Ver una película parece una actividad simple y cotidiana, pero detrás de esa experiencia el cerebro realiza una compleja tarea de selección y procesamiento de información. Un estudio publicado recientemente en la revista científica Nature Communications descubrió que la corteza frontal reorganiza constantemente la atención entre lo que se escucha y lo que se ve para facilitar la comprensión de una historia.
La investigación fue realizada por científicos de la Universidad de Nueva York (NYU), quienes analizaron la actividad cerebral de 19 pacientes con epilepsia que tenían electrodos implantados temporalmente por razones médicas. Esta metodología permitió observar con precisión de milisegundos cómo responde el cerebro durante situaciones similares a las de la vida cotidiana.
Para el experimento, los participantes observaron un cortometraje multilingüe de 12 minutos que incluía diálogos en inglés, alemán, francés y griego. Algunas escenas contaban con subtítulos en inglés, lo que permitió a los investigadores analizar cómo cambia la atención cuando el lenguaje hablado resulta comprensible o desconocido.

Los resultados mostraron una organización funcional dentro de la corteza frontal. Las regiones ventrales, ubicadas en la parte inferior, respondieron con mayor intensidad a la información auditiva, mientras que las regiones dorsales, situadas en la parte superior, se activaron principalmente frente a estímulos visuales.
Según los investigadores, este hallazgo demuestra que el cerebro no procesa toda la información de manera uniforme. Por el contrario, distribuye recursos de atención de forma estratégica para enfocarse en los elementos más relevantes de cada momento.
El estudio también reveló que cuando los participantes escuchaban idiomas que no comprendían, la actividad cerebral disminuía su dependencia del sonido y aumentaba la atención hacia señales visuales como gestos, expresiones faciales y subtítulos. En cambio, cuando las escenas estaban en inglés, el cerebro otorgaba mayor importancia al contenido auditivo.

Para corroborar estos resultados, el equipo científico realizó una segunda prueba con voluntarios en línea.
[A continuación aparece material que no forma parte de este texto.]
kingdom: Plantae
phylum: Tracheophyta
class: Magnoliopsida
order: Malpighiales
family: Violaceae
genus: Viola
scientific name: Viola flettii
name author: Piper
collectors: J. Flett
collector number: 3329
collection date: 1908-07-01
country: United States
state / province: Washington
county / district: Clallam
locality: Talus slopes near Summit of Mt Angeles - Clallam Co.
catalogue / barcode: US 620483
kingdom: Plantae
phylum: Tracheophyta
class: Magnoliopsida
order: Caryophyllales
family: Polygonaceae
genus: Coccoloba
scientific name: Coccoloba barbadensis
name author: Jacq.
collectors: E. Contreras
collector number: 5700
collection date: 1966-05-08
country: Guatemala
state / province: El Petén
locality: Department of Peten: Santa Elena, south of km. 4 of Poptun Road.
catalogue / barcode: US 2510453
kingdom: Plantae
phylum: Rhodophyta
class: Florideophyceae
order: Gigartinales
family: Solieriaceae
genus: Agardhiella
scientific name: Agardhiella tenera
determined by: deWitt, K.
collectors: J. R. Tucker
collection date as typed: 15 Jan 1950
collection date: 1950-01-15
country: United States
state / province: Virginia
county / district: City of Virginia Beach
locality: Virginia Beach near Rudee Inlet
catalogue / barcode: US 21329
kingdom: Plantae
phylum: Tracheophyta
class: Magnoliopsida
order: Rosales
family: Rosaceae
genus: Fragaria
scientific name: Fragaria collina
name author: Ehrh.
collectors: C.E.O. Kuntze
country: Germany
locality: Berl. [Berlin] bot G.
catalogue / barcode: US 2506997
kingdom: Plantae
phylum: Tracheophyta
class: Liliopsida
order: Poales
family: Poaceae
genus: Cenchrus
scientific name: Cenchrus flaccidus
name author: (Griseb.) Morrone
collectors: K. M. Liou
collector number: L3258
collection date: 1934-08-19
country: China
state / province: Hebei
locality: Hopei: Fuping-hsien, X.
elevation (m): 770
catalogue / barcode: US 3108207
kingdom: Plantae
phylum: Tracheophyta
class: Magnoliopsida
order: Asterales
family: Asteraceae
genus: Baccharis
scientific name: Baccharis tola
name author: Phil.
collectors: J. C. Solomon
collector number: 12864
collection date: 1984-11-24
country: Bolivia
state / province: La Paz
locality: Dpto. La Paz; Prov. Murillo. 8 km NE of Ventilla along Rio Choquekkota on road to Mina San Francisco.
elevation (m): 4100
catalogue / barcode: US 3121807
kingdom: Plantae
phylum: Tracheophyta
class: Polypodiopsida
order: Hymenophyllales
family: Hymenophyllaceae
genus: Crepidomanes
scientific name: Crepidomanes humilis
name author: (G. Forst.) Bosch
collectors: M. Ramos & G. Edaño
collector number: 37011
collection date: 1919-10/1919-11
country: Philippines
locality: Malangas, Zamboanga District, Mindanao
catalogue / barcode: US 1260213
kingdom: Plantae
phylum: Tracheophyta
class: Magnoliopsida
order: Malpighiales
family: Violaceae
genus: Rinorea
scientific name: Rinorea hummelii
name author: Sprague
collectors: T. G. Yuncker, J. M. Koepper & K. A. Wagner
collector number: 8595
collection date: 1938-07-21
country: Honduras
Los participantes identificaron cuáles eran los elementos más importantes para entender diferentes fragmentos de la película. Sus respuestas coincidieron con los registros neuronales obtenidos en laboratorio, confirmando que la utilidad de las pistas auditivas o visuales varía según el contexto.
Los investigadores consideran que esta capacidad de adaptación es fundamental para desenvolverse en entornos reales, donde las personas reciben información simultánea desde múltiples canales. La corteza frontal actuaría como un sistema de coordinación que decide rápidamente qué tipo de señal debe recibir prioridad para mantener la comprensión de una situación.
Además de ampliar el conocimiento sobre el funcionamiento cerebral, los resultados podrían contribuir al desarrollo de futuras estrategias terapéuticas vinculadas con trastornos del lenguaje, déficit de atención, autismo y problemas auditivos.

Aunque los autores señalaron que el estudio presenta limitaciones debido a que los participantes eran pacientes con epilepsia y que los electrodos no cubrían todas las regiones cerebrales, destacaron que los registros obtenidos ofrecen una de las observaciones más detalladas realizadas hasta ahora sobre cómo el cerebro humano integra información visual y auditiva durante una experiencia cotidiana como ver una película.
El hallazgo aporta una nueva perspectiva sobre uno de los grandes interrogantes de la neurociencia: cómo el cerebro combina diferentes sentidos para construir una percepción coherente del mundo en tiempo real.